Kinder des Feuers
mehrere Unterkleider, die sie übereinandertragen würde, eine dunkelblaue und eine purpurfarbene Tunika, einige Ledergürtel mit goldenen oder silbernen Schnallen, schließlich die Vitta, ein gewebtes Band, das um den Kopf gebunden wurde und aus Goldbrokat bestand.
Mathilda kam nicht umhin, bewundernd darüberzustreichen. So kostbar es auch anzusehen war – es fühlte sich zu ihrem Erstaunen rau an. Was, wenn Gerlocs künftiger Mann auch so war – zwar schön und stattlich, aber grausam und herzlos? Gerloc war ihr zu aufdringlich und ihr eigenes Herz zu verschlossen, um in ihr eine Freundin zu sehen, aber als Mathilda sie nun so begeistert erlebte, hoffte sie plötzlich, ihr Enthusiasmus möge anhalten und dass sie in den nächsten Tagen keine bittere Enttäuschung erlebte.
»Und du hast wirklich keine Angst, ihm zu begegnen?«, fragte sie nun noch einmal bang.
Gerloc lachte sie jedoch nur aus. »Ich sagte doch schon, er ist ein Franke und mächtig.«
Mathilda wollte einwenden, dass es auch böse Franken und grausame Herrscher gab, aber sie beschloss, ihre Bedenken nicht laut zu äußern.
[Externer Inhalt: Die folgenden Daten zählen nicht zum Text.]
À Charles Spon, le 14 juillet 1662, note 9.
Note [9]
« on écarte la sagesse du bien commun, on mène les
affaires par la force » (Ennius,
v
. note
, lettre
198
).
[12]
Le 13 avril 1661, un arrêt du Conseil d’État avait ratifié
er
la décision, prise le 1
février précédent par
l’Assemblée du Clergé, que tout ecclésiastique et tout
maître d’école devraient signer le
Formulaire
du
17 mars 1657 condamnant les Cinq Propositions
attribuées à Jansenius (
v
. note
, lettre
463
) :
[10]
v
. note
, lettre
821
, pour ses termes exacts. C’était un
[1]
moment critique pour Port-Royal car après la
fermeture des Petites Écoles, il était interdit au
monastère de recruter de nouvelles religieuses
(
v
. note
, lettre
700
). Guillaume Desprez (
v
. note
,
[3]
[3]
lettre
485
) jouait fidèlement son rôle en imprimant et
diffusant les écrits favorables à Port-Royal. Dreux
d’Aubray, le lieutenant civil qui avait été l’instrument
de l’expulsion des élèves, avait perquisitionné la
Gerloc hatte so viele Jahre darauf gewartet, zu heiraten und das Erbe ihres Vaters abzuschütteln – wer, wenn nicht sie, konnte nachfühlen, wie erleichtert sie war.
An diesem Abend war es zu spät für ein Treffen mit Wilhelm Werghaupt. Bald legten sie sich zur Ruhe – Gerloc ins Bett und Mathilda an dessen Fußende. Auf dem Boden schliefen zwei Mägde, sie schnarchten laut und erhoben sich noch vor dem Morgengrauen. Am nächsten Morgen hatte Mathilda das Gefühl, kaum ein Auge zugetan zu haben, doch ihre Knochen schmerzten nicht mehr, und das frische Brot, der Käse und die dicke Milch, die zum Morgenmahl serviert wurden, schmeckten köstlich.
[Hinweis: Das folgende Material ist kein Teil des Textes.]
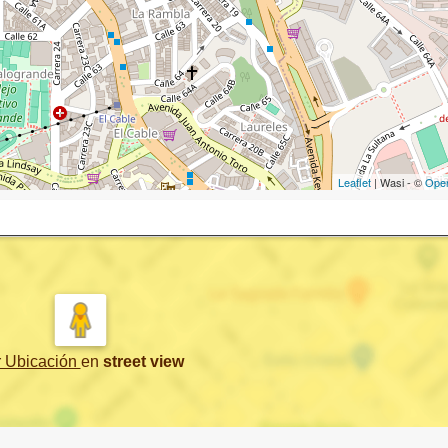
Leaflet
| Wasi - ©
Ope
r Ubicación
en
street view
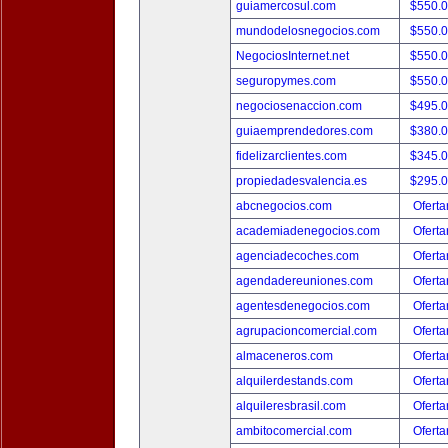
guiamercosul.com
$550.
mundodelosnegocios.com
$550.
NegociosInternet.net
$550.
seguropymes.com
$550.
negociosenaccion.com
$495.
guiaemprendedores.com
$380.
fidelizarclientes.com
$345.
propiedadesvalencia.es
$295.
abcnegocios.com
Oferta
academiadenegocios.com
Oferta
agenciadecoches.com
Oferta
agendadereuniones.com
Oferta
agentesdenegocios.com
Oferta
agrupacioncomercial.com
Oferta
almaceneros.com
Oferta
alquilerdestands.com
Oferta
alquileresbrasil.com
Oferta
ambitocomercial.com
Oferta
Falls sich Gerlocs Neugier doch mit Furcht davor paarte, nun bald dem Verlobten vorgestellt zu werden, zeigte sie es nicht. Wortreich wie immer kleidete sie sich an, frisierte ihr Haar, schmückte sich mit Juwelen und war gegen Mittag bereit, die große Halle zu betreten. Mathilda wäre gern ferngeblieben, doch Gerloc beschied sie energisch: »Du begleitest mich natürlich! Wer sonst könnte hinterher aller Welt erzählen, wie schön ich in dieser Stunde aussah.«
Mathilda verkniff sich den Einwand, dass eine wie sie gewiss kein brauchbares Urteil über Schönheit fällen konnte, und fügte sich wie so oft Gerlocs Willen.
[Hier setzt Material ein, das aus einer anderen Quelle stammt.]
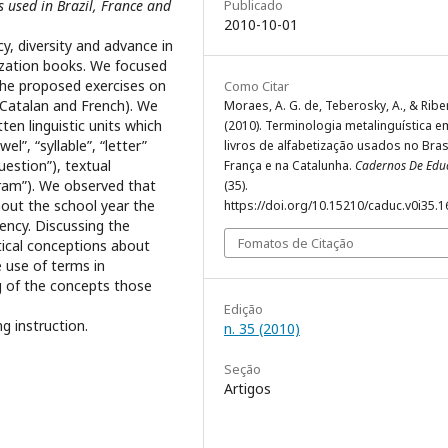
Publicado
 used in Brazil, France and
2010-10-01
y, diversity and advance in
tization books. We focused
 the proposed exercises on
Como Citar
 Catalan and French). We
Moraes, A. G. de, Teberosky, A., & Riber
ten linguistic units which
(2010). Terminologia metalinguística e
el”, “syllable”, “letter”
livros de alfabetização usados no Brasi
question”), textual
França e na Catalunha.
Cadernos De Edu
agram”). We observed that
(35).
out the school year the
https://doi.org/10.15210/caduc.v0i35.
ency. Discussing the
Fomatos de Citação
tical conceptions about
e use of terms in
g of the concepts those
Edição
ng instruction.
n. 35 (2010)
Seção
Artigos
Der Weg zum großen Saal führte über einen Empfangsraum und an mehreren kleinen Räumen vorbei, Vorratskammern, Schreibstuben der Notare und Unterkünfte für vornehme Gäste. Alle Wände waren aus Stein, nur die des Saals war mit Wandgemälden bemalt und mit großen Fellen von Auerochse oder Hirsch bespannt. In dem aus Bruchstein gemauerten Herd prasselte ein Feuer, die Fenster waren, obwohl der Frühling schon das Land grünte, mit dicken Stoffstücken abgedichtet, von der Decke hingen Öllampen.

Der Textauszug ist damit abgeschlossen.